Your answer must be a single number: how many lines in the records below contain the word "Modifiche".

• AVAILABLE RECORDS:
***

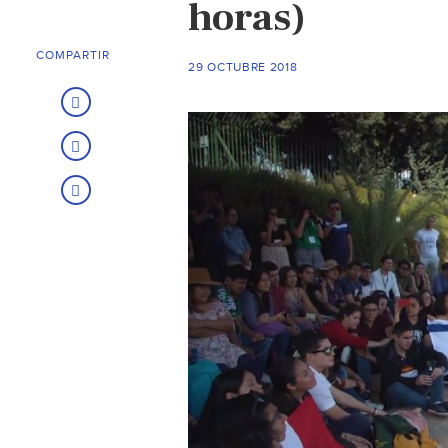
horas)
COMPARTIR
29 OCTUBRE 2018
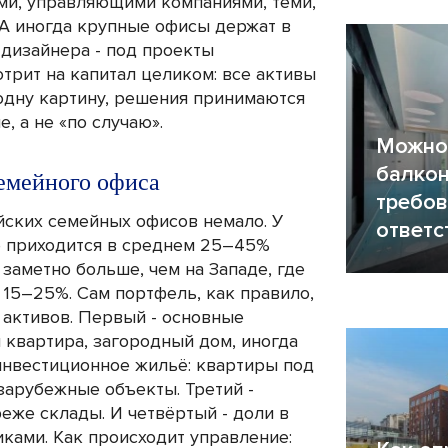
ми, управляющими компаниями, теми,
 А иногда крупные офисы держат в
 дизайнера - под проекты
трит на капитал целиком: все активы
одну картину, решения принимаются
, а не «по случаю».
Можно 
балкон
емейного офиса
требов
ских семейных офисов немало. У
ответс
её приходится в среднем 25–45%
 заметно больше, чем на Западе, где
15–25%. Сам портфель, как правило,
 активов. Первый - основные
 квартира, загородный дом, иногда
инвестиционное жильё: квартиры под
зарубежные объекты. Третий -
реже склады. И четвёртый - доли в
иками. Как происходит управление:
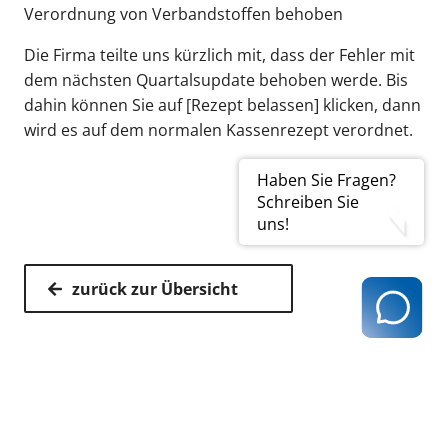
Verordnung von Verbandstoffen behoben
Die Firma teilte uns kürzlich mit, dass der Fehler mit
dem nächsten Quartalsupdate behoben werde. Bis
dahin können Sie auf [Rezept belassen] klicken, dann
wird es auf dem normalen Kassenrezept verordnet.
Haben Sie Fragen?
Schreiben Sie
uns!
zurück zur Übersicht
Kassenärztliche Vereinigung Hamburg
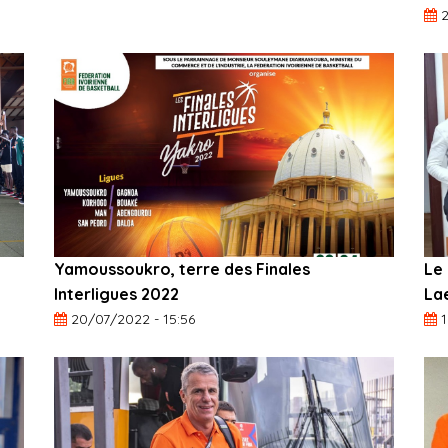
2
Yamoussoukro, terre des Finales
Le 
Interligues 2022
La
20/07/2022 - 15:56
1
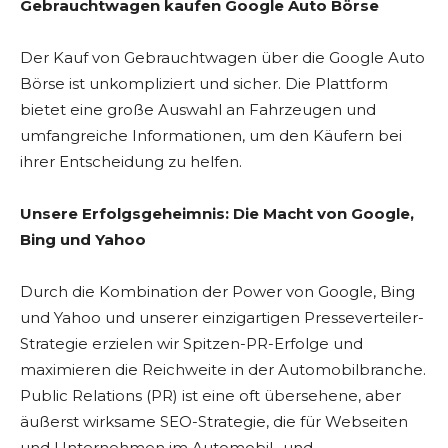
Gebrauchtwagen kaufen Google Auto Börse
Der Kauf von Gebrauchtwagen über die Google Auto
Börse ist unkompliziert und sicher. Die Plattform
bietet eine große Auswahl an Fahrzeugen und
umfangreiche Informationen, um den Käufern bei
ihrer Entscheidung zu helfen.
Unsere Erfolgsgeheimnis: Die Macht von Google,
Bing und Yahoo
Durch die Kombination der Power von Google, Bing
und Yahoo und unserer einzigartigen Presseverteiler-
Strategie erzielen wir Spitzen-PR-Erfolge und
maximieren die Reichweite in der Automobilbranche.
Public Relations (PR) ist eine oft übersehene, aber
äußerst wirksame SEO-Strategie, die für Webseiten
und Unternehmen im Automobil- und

***

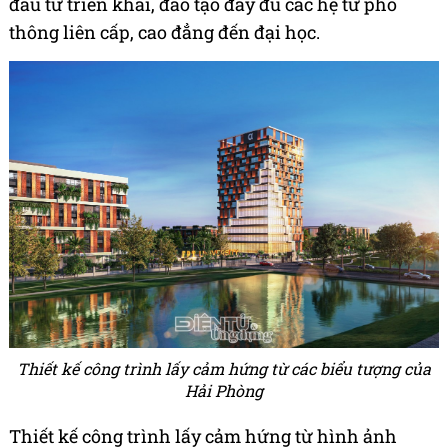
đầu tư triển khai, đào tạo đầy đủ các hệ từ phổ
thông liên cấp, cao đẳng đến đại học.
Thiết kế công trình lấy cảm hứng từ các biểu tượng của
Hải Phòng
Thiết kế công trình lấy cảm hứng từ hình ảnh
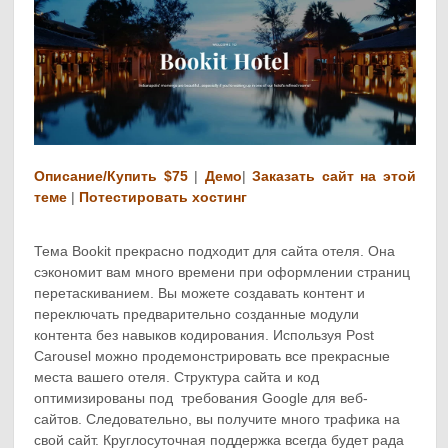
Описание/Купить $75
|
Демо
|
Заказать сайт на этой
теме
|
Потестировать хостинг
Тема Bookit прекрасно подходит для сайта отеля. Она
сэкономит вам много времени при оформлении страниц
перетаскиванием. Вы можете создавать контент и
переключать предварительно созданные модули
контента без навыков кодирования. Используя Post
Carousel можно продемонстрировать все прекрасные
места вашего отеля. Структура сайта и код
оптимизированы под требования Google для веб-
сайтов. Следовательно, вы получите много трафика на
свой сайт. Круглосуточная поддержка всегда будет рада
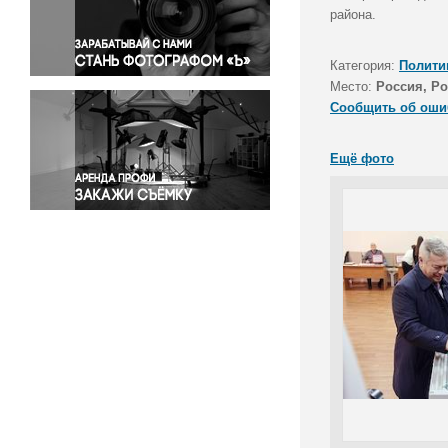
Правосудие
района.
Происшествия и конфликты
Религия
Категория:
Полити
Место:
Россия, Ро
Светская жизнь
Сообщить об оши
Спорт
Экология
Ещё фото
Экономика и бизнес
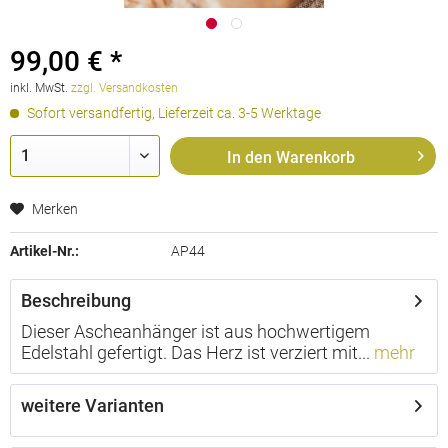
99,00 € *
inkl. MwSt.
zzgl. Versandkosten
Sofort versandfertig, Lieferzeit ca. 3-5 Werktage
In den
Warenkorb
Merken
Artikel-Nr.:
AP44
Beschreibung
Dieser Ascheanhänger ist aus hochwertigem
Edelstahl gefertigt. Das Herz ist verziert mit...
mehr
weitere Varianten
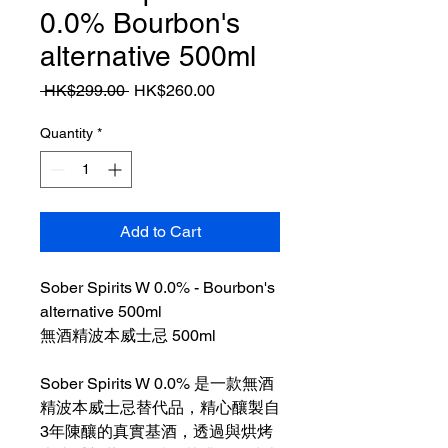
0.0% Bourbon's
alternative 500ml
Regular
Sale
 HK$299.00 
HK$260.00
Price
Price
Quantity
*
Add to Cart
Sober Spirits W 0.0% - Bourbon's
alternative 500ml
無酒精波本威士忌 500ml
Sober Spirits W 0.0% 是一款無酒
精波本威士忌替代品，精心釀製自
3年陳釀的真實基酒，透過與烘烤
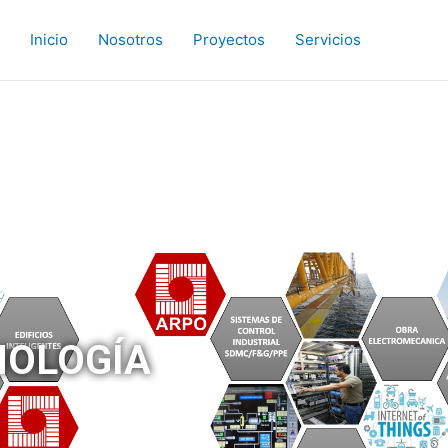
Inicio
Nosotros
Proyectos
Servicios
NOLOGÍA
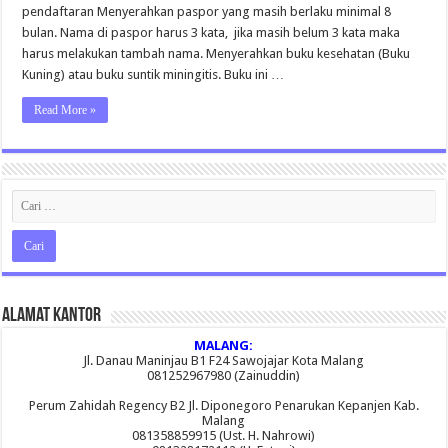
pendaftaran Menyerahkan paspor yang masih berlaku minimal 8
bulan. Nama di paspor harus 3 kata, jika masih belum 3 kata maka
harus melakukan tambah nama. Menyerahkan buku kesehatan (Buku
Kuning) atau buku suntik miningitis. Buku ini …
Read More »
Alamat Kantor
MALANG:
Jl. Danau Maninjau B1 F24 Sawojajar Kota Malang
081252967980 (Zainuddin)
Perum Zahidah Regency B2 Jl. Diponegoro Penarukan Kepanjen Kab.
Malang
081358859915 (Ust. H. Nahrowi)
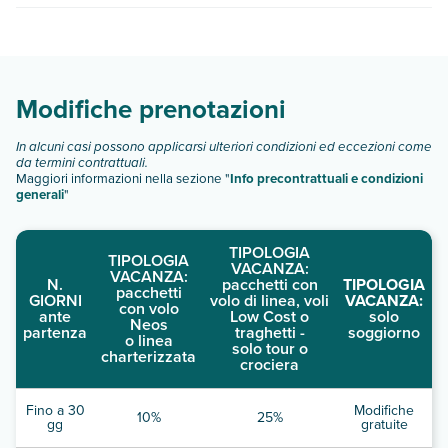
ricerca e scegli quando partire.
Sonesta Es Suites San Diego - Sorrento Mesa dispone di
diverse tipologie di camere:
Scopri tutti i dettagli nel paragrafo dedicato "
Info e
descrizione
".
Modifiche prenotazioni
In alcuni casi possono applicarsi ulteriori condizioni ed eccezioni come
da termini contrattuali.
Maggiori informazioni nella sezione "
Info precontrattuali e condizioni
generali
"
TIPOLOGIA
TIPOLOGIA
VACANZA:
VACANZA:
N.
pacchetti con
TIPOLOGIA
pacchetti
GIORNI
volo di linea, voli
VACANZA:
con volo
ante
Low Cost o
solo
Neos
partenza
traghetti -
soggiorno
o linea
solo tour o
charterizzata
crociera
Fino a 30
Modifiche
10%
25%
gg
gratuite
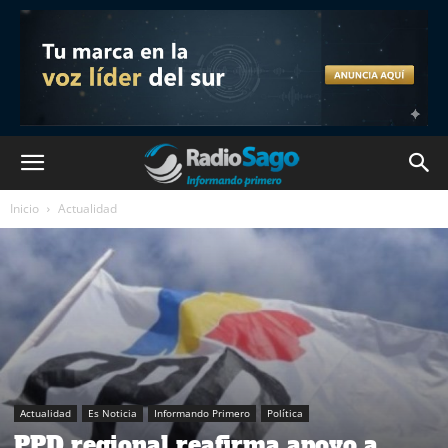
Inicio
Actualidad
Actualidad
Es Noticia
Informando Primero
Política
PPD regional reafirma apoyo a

***

• SOLUTION FOR THIS TASK: 2